Darwin Core Export Configuration

Basic Setup

exports:
  - name: dwc_occurrence_json
    enabled: true
    exporter: json_api_exporter    # Reuses JSON API infrastructure

    params:
      output_dir: "exports/dwc/occurrence_json"

      # File naming patterns
      detail_output_pattern: "taxon/{id}_occurrences_dwc.json"
      index_output_pattern: "taxon_index.json"

      # JSON formatting
      json_options:
        indent: 2
        ensure_ascii: false

    groups:
      - group_by: taxon
        # Use Darwin Core transformer
        transformer_plugin: niamoto_to_dwc_occurrence

        # Index file configuration
        index:
          fields:
            - id: taxon_id
            - scientificName: general_info.name.value
            - taxonRank: general_info.rank.value
            - occurrences_count: general_info.occurrences_count.value
            - file_path:
                generator: endpoint_url
                params:
                  base_path: ""
                  pattern: "taxon/{id}_occurrences_dwc.json"

        # Darwin Core transformation parameters
        transformer_params:
          occurrence_list_source: "occurrences"
          mapping:
            # ... (detailed mapping configuration below)

Generated File Structure

This configuration creates:

  • exports/dwc/occurrence_json/taxon/1_occurrences_dwc.json - DwC occurrences for taxon 1

  • exports/dwc/occurrence_json/taxon/2_occurrences_dwc.json - DwC occurrences for taxon 2

  • exports/dwc/occurrence_json/taxon_index.json - Index of available taxon files

Important: Only taxa with actual occurrences generate files. Empty taxa are automatically skipped.

Darwin Core Field Mapping

Core Record Structure

Darwin Core groups fields into logical categories. Here’s the complete mapping configuration:

transformer_params:
  occurrence_list_source: "occurrences"
  mapping:
    # ============================================================
    # Record-Level Terms
    # ============================================================
    type: "Occurrence"
    language: "fr"
    license: "CC-BY-4.0"
    rightsHolder: "Niamoto - Nouvelle-Calédonie"
    datasetName: "Niamoto Export - Nouvelle-Calédonie Flore"
    basisOfRecord: "HumanObservation"

    # ============================================================
    # Occurrence Terms
    # ============================================================
    occurrenceID:
      generator: unique_occurrence_id
      params:
        prefix: "niaocc_"
        source_field: "@source.id"

    individualCount: "1"
    occurrenceStatus: "present"

    # ============================================================
    # Event Terms
    # ============================================================
    eventID:
      generator: unique_event_id
      params:
        prefix: "niaevt_"
        source_field: "@source.id"

    eventDate:
      generator: format_event_date
      params:
        source_field: "@source.month_obs"

    year:
      generator: extract_year
      params:
        source_field: "@source.month_obs"

    month:
      generator: extract_month
      params:
        source_field: "@source.month_obs"

    # ============================================================
    # Location Terms
    # ============================================================
    country: "New Caledonia"

## [Tasks and exercises]
a - Repeat everything in the Darwin Core export configuration from "# Darwin Core" down to "mapping configuration below)".
b - Using the Darwin Core export configuration, decide whether each statement is true: (i) the JSON files are indented with four spaces; (ii) taxa with no occurrences get no file; (iii) every record's basisOfRecord is set to "PreservedSpecimen". Answer yes or no for each and quote the words that settle it.
c - Write the next part of the Darwin Core export configuration, picking up right after its last line.
The rows after this have nothing to do with the Darwin Core export configuration.

## [Data provided]
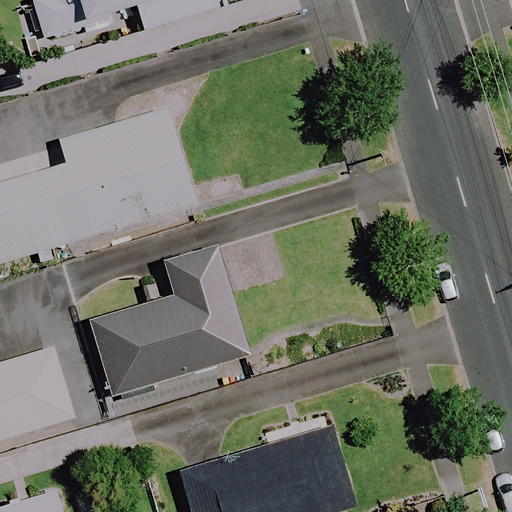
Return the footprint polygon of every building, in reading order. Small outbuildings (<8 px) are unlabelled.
[(28,0),(25,1),(38,44),(75,32),(72,22),(143,0),(147,0),(155,25),(225,4),(223,0),(28,0)] [(0,263),(190,206),(160,109),(51,142),(58,166),(0,183),(0,263)] [(245,356),(212,244),(154,261),(164,295),(79,320),(102,398),(245,356)] [(0,438),(67,418),(46,349),(0,362),(0,438)] [(340,511),(348,510),(325,428),(171,472),(182,511),(340,511)] [(0,511),(55,511),(50,492),(0,507),(0,511)]
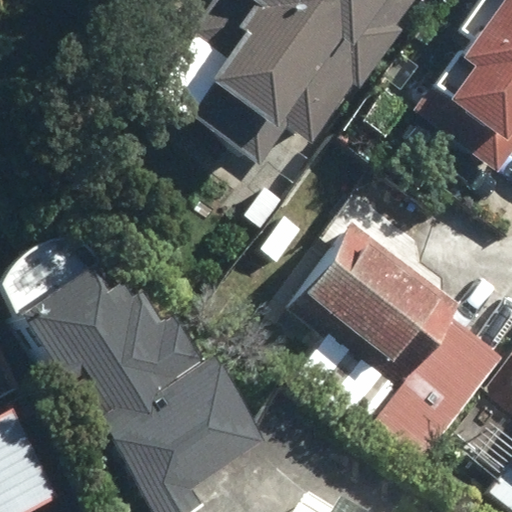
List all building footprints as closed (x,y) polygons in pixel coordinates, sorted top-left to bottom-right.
[(274,125),(302,145),(345,88),(352,93),(396,32),(390,27),(410,0),(214,0),(237,16),(224,33),(236,41),(197,93),(262,142),(274,125)] [(511,134),(511,0),(476,0),(451,35),(461,43),(406,117),(483,174),(511,134)] [(287,365),(361,424),(357,429),(410,468),(491,360),(438,321),(453,301),(343,218),(282,300),(318,326),(287,365)] [(107,278),(89,291),(77,274),(60,286),(55,279),(2,315),(139,511),(174,511),(190,501),(182,491),(248,445),(225,412),(234,405),(196,351),(180,362),(125,283),(115,290),(107,278)] [(511,388),(511,368),(503,382),(511,388)] [(3,404),(0,405),(0,511),(25,511),(52,499),(3,404)] [(511,511),(511,445),(479,421),(453,456),(490,482),(481,495),(505,511),(511,511)] [(355,511),(323,492),(314,503),(298,491),(282,511),(355,511)]
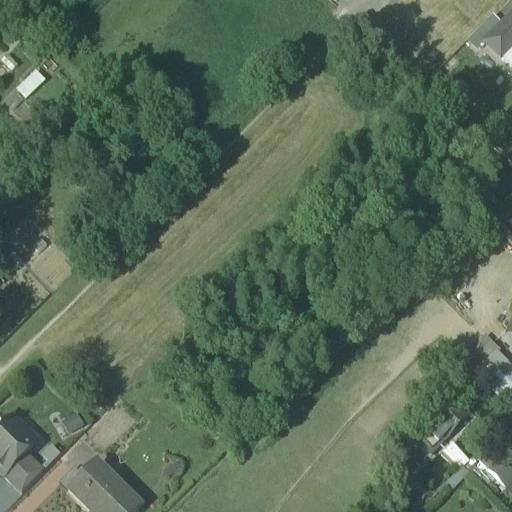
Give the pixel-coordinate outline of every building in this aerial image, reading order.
[(487,46),(503,29),(493,19),(471,42),(481,51),(487,46)] [(511,20),(503,29),(487,46),(501,60),(511,49),(511,20)] [(36,72),(17,90),(26,100),(46,82),(36,72)] [(55,94),(48,85),(34,98),(41,106),(55,94)] [(491,345),(464,370),(473,378),(492,360),(499,354),(491,345)] [(511,391),(511,379),(492,360),(473,378),(499,403),(511,391)] [(465,419),(449,404),(431,422),(447,437),(465,419)] [(8,423),(0,431),(0,471),(3,474),(5,475),(24,455),(25,456),(32,449),(21,438),(22,432),(14,424),(8,423)] [(24,455),(5,475),(3,474),(1,476),(21,494),(42,473),(25,456),(24,455)] [(511,469),(505,462),(493,472),(511,493),(511,469)] [(117,485),(96,464),(67,493),(85,511),(137,511),(138,511),(114,488),(117,485)]
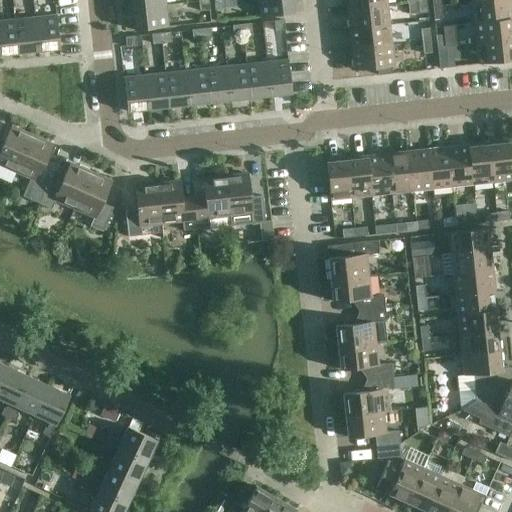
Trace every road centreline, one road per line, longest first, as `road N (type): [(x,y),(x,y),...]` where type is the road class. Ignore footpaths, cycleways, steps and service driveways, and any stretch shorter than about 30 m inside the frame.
road 1 (residential): [(323,462),(289,134)]
road 2 (residential): [(328,120),(511,100)]
road 3 (residential): [(112,145),(123,152),(289,134)]
road 4 (residential): [(98,0),(112,145)]
road 5 (residential): [(112,145),(0,99)]
road 6 (residential): [(328,120),(315,0)]
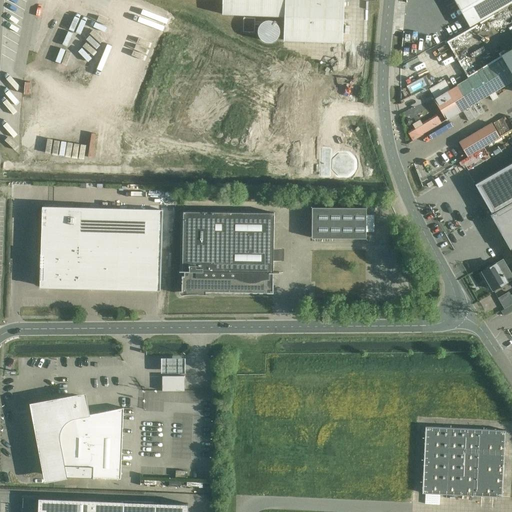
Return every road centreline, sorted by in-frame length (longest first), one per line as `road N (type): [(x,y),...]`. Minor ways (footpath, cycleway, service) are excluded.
road 1 (unclassified): [(0,337),(24,329),(419,327),(454,312)]
road 2 (unclassified): [(454,312),(455,292),(410,206),(385,123),(388,0)]
road 3 (unclassified): [(243,511),(243,505),(402,510)]
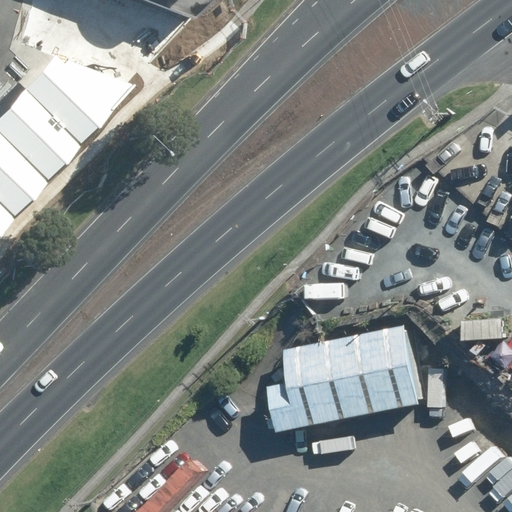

## [Responses to the exercise]
a -
# Darwin Core transformation parameters
        transformer_params:
          occurrence_list_source: "occurrences"
          mapping:
            # ... (detailed mapping configuration below)

b -
(i) No: "indent: 2"
(ii) Yes: "Empty taxa are automatically skipped."
(iii) No: "basisOfRecord: "HumanObservation""

c -
    countryCode: "NC"
    stateProvince: "@source.province"

    minimumElevationInMeters: "@source.elevation"
    maximumElevationInMeters: "@source.elevation"

    decimalLatitude:
      generator: format_coordinates
      params:
        source_field: "@source.geo_pt"
        type: "latitude"

    decimalLongitude:
      generator: format_coordinates
      params:
        source_field: "@source.geo_pt"
        type: "longitude"

    geodeticDatum: "WGS84"

    # ============================================================
    # Identification Terms
    # ============================================================
    identificationID:
      generator: unique_identification_id
      params:
        prefix: "niaid_"
        source_field: "@source.id"

    # ============================================================
    # Taxon Terms
    # ============================================================
    taxonID: "@taxon.taxon_id"
    scientificName: "@source.taxonref"
    kingdom: "Plantae"
    family: "@source.family"
    genus: "@source.genus"

    specificEpithet:
      generator: extract_specific_epithet
      params:
        source_field: "@source.taxonref"

    infraspecificEpithet:
      generator: extract_infraspecific_epithet
      params:
        source_field: "@source.taxonref"

    taxonRank: "@taxon.general_info.rank.value"
    scientificNameAuthorship: "@source.taxonref"

    # ============================================================
    # Measurement Extensions
    # ============================================================
    dynamicProperties:
      generator: format_measurements
      params:
        measurements:
          - field: "@source.dbh"
            name: "diameterAtBreastHeight"
            unit: "cm"
          - field: "@source.height"
            name: "height"
            unit: "m"
          - field: "@source.wood_density"
            name: "woodDensity"
            unit: "g/cm³"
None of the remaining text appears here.